Arrestato il 15 gennaio del 1993 dopo 24 anni di latitanza, Riina è ancora considerato dagli inquirenti il capo indiscusso di Cosa Nostra. Dopo il doppio intervento chirurgico, i medici avevano da subito avvertito che difficilmente il boss, le cui condizioni sono da anni compromesse, avrebbe superato gli interventi.

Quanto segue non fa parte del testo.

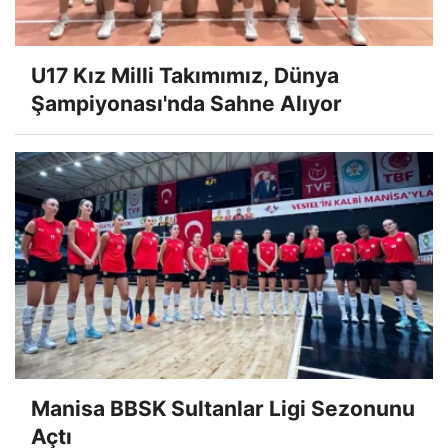
U17 Kız Milli Takımımız, Dünya
Şampiyonası'nda Sahne Alıyor
Manisa BBSK Sultanlar Ligi Sezonunu
Açtı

Il padrino corleonese sta scontando 26 condanne all’ergastolo per numerosi omicidi, incluse anche delle stragi tra le quali quella di viale Lazio, gli attentati del ’92 in cui persero la vita Giovanni Falcone e Paolo Borsellino e quelli del 1993 a MilanoRoma e Firenze. Fu lui a lanciare Cosa nostra in un’offensiva armata contro lo Stato nei primi anni Novanta, dopo che le condanne del maxi processo divennero definitive. Riina non si è mai pentito: solo tre anni fa si vantava dei fatti di Capaci, parlando col detenuto Alberto Lorusso nel carcere milanese di Opera. Sempre in quell'occasione a minacciare di morte magistrati come il pm Nino Di Matteo. L’ultimo processo a suo carico, ancora in corso, è quello sulla trattativa Stato-mafia, in cui è imputato di minaccia a Corpo politico dello Stato insieme a carabinieri come Mario Mori e Antonio Subranni e politici come Marcello Dell’Utri e Nicola Mancino.